La habían quitado el respirador artificial al cabo de unas horas, cuando estuvieron seguros de que respiraba con normalidad. Ahora estaba cableado y entubado y, terminada la transfusión de sangre, sólo tenía en el brazo un goteo de suero salino. Estaba silente e inmóvil. Las máquinas de observación emitían ruidos por él. No movía ni un músculo. Sus ojos cerrados no se alteraban. La cara estaba relajada. Su cuerpo reposaba en paz mientras su consciencia se reparaba. ¿Adónde iban los comatosos? ¿Sobre qué oscuros parajes viajaban? ¿Veían alguna luz o se encontraban en una sima oscura, sin siquiera un palpito de luz ambiental, sólo lo que el cerebro imagina como luz?

A las siete dejé a Olivia con los padres de Carlos. Fui a mi despacho y me senté al escritorio. Mis compañeros entraron a verme e interesarse por Carlos, aunque a algunos nunca les hubiese caído bien, y les respondí a todos. A las 08:30 fui a ver a Narciso, que correspondió con todos los sonidos expertos, correctos y casi humanos. Le dije que iba a empezar una investigación sobre la desaparición de un exdetective de la Policía Judiciária llamado Lourenço Gonçalves. No respondió.

Cogí un coche del aparcamiento, fui hasta Odivelas y paré frente a la finca de Valentim. Me sorprendió al no hacerme esperar mucho: quizás otro que no dormía muy bien por las noches. Se sujetó el fajo de rizos con una cinta y yo bajé la ventanilla para decirle que subiera al coche.

Puse rumbo hacia el sur de la ciudad por entre el denso tráfico.

—¿Viste alguna vez a un tipo llamado Lourenço Gonçalves?
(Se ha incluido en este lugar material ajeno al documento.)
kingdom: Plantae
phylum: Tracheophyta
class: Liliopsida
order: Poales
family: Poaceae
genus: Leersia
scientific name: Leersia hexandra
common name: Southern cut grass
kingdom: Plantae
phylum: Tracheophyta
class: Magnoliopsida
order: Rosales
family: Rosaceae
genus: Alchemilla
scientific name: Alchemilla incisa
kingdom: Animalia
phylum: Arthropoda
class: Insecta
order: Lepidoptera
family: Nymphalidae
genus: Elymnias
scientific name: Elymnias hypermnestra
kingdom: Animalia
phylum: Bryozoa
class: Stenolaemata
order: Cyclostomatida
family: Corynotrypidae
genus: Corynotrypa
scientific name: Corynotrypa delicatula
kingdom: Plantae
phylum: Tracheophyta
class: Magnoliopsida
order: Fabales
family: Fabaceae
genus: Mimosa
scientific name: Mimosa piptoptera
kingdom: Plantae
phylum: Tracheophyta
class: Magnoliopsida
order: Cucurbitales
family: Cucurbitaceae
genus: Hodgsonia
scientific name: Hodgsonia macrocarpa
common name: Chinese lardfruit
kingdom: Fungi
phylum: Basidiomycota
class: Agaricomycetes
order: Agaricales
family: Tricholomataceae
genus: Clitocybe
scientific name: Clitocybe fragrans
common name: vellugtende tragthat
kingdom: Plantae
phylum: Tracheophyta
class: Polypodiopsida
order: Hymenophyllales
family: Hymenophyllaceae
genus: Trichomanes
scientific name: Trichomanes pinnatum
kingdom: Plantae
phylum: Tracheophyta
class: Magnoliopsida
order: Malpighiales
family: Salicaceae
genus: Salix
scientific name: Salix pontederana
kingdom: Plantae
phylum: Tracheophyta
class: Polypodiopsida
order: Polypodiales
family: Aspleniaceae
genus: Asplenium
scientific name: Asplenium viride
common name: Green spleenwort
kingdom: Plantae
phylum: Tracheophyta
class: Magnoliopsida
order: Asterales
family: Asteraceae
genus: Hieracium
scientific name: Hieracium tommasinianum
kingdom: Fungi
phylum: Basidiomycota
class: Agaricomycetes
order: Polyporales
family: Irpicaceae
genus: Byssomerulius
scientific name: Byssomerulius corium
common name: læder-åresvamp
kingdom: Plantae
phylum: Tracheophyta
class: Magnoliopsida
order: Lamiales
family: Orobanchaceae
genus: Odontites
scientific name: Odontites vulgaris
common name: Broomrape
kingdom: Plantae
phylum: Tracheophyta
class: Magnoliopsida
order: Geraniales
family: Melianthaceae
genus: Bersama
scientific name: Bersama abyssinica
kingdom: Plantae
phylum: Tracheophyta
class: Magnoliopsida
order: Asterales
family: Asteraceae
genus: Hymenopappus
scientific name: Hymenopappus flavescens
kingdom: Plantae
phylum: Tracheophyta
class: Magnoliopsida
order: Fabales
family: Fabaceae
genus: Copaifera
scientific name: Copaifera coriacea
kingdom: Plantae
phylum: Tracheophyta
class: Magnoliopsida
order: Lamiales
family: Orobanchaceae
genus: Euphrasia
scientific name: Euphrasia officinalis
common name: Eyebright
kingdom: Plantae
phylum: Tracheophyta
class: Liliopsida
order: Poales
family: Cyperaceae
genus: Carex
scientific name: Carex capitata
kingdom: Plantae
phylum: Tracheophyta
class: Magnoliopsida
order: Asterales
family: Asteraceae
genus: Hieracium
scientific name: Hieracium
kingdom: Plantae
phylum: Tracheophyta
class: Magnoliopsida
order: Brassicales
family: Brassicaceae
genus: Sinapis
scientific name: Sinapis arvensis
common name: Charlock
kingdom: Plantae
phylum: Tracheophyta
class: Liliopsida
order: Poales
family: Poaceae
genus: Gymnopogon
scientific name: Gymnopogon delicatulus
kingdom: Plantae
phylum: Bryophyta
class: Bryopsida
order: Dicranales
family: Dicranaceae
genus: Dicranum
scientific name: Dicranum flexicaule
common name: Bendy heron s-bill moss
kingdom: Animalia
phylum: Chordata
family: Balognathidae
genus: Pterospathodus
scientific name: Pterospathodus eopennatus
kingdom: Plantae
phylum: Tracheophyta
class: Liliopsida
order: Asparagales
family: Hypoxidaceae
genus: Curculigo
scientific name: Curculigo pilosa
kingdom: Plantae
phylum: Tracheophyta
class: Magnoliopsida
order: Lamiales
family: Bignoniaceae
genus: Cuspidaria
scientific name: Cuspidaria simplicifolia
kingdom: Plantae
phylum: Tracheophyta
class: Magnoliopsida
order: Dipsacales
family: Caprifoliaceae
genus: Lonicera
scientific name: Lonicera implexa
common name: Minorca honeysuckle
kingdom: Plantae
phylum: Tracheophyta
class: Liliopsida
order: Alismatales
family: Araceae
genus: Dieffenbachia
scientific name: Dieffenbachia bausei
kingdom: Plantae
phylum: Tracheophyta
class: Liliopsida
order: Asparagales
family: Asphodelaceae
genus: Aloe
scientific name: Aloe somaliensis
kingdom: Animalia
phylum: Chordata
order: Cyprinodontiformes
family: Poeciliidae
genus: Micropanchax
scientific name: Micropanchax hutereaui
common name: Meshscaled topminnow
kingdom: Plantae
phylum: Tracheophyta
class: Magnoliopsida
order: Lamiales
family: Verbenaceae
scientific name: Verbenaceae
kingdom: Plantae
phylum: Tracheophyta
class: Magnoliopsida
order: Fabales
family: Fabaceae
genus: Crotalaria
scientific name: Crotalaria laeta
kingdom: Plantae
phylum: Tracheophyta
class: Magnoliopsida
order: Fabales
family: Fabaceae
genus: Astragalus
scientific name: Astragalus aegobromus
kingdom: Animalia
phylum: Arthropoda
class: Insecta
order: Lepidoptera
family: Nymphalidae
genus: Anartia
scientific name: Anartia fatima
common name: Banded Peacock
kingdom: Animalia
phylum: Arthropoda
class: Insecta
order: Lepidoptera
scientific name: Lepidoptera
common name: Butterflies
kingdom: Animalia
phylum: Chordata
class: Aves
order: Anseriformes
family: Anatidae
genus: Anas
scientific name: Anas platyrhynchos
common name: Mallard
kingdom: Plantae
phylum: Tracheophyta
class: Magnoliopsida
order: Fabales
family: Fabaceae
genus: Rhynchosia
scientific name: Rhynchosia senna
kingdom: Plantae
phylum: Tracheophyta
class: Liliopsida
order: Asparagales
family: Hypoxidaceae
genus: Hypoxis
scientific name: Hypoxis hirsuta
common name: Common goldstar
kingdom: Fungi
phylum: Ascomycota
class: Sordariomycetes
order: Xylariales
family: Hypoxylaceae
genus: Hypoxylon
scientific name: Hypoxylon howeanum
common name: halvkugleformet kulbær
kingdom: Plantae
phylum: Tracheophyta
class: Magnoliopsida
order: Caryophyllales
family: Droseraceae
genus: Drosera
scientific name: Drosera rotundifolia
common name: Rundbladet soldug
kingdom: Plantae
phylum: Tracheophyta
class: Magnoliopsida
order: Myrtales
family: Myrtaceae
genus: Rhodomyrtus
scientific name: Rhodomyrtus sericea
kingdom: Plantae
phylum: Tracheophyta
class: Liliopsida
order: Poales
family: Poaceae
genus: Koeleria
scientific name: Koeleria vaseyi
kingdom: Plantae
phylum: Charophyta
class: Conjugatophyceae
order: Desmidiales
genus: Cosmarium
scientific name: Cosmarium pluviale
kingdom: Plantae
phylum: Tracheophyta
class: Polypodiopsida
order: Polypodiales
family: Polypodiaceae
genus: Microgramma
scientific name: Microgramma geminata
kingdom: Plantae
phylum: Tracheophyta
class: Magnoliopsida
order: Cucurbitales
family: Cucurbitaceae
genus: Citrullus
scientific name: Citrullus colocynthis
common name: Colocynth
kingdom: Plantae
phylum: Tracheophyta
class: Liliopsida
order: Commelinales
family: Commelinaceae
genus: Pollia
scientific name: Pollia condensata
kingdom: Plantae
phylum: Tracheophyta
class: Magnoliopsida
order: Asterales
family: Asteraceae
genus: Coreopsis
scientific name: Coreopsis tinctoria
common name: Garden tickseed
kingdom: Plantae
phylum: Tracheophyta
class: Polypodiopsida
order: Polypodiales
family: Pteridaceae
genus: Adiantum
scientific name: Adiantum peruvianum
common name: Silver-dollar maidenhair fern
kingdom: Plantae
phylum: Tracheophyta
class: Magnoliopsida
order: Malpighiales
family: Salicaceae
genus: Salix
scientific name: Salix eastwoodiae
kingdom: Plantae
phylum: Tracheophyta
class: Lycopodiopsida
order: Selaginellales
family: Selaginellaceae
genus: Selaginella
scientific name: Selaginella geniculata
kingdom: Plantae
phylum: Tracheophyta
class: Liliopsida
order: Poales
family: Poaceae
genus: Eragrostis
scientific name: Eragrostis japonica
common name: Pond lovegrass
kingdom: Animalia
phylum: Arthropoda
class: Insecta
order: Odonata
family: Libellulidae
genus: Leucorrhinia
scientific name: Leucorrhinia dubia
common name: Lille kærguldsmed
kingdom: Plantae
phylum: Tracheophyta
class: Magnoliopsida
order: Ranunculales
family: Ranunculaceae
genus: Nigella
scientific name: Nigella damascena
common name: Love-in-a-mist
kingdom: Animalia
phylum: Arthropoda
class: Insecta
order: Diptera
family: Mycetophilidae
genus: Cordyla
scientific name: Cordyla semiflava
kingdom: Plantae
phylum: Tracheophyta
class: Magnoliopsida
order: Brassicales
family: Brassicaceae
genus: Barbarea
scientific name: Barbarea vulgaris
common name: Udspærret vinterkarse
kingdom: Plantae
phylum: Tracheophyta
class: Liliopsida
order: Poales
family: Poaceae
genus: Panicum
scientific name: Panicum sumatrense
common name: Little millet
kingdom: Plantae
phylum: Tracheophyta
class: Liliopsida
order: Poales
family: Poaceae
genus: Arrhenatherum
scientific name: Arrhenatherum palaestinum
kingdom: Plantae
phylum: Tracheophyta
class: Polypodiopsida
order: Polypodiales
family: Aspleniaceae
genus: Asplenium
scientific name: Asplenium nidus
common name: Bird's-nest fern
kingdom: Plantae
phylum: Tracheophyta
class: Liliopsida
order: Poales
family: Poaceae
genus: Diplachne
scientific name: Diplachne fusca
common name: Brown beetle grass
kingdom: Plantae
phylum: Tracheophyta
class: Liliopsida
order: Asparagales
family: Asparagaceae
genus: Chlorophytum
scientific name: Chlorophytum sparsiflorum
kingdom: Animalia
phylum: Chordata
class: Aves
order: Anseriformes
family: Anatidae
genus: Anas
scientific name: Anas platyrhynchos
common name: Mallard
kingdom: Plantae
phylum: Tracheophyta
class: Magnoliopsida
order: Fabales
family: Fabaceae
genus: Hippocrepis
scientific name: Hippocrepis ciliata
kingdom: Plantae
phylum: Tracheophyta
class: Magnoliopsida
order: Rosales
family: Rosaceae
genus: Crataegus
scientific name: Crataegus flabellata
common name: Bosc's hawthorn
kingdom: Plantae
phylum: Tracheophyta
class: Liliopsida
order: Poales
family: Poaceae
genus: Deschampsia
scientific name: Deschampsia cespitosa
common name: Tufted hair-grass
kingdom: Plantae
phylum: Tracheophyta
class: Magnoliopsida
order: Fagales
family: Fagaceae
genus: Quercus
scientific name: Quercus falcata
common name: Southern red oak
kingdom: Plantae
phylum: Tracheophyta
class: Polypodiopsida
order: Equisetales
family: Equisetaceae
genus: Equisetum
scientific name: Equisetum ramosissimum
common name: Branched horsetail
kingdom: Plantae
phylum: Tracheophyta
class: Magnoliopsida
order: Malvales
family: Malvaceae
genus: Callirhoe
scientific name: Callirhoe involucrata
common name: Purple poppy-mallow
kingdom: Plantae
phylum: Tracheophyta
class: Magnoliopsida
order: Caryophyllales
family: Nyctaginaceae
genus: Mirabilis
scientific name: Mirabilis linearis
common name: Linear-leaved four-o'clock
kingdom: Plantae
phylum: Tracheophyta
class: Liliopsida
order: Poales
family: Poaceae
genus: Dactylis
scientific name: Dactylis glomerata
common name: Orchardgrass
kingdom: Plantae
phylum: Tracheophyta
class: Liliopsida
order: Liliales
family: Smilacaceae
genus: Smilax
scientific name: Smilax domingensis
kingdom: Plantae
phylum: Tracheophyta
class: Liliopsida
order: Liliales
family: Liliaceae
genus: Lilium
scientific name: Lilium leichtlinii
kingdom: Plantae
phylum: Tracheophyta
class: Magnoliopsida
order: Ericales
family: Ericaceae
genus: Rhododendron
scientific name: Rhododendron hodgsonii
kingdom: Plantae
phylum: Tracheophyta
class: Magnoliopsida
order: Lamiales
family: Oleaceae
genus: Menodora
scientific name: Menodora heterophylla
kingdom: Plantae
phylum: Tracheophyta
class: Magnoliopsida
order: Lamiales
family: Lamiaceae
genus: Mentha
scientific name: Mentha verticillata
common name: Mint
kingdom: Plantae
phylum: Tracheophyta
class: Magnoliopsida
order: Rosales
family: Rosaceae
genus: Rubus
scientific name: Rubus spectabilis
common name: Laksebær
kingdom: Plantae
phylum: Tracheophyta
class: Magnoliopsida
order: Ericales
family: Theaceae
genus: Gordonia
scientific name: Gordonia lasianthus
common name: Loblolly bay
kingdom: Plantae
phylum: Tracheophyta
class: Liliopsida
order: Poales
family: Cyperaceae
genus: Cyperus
Repitió el nombre para sí, preparándose para mentir. Paré el coche en mitad del tráfico. Frente a nosotros se acumuló el espacio y detrás, el ruido. Le di la fotografía de Gonçalves.

—Era asesor de seguridad —dije—, que es una palabra cursi para decir detective privado. Seguía a la gente. Ese tipo de cosas.

—¿Por qué tendría que conocerlo?

—¿No fue el que te dijo que montaras un numerito sexual interesante en la Pensão Nuno? Ya sabes, algo poco frecuente, como tú, Bruno y una rubia menor de edad… —expliqué—. ¿Recuerdas lo que le pasó después de aquello, después que te aseguraste de que estuviera en la Pensão Nuno y se acostara con dos tíos a la vez?

—Ella… ella… —vaciló, cuando el tipo del coche de atrás vino a aporrearme la ventanilla—. Volvió al instituto.

Clavé el pie en el acelerador y lo hundí, sin dejar de mirar a Valentim. Le quité el cinturón de seguridad. Extendió los brazos. Pisé el freno. Sus antebrazos cedieron contra el salpicadero y la cabeza se le estampó en el parabrisas. Apareció una línea de sangre en su frente. Se hundió en el asiento y palpó con los dedos los bordes de su herida. Recogí la foto y le aparté las manos de la cara.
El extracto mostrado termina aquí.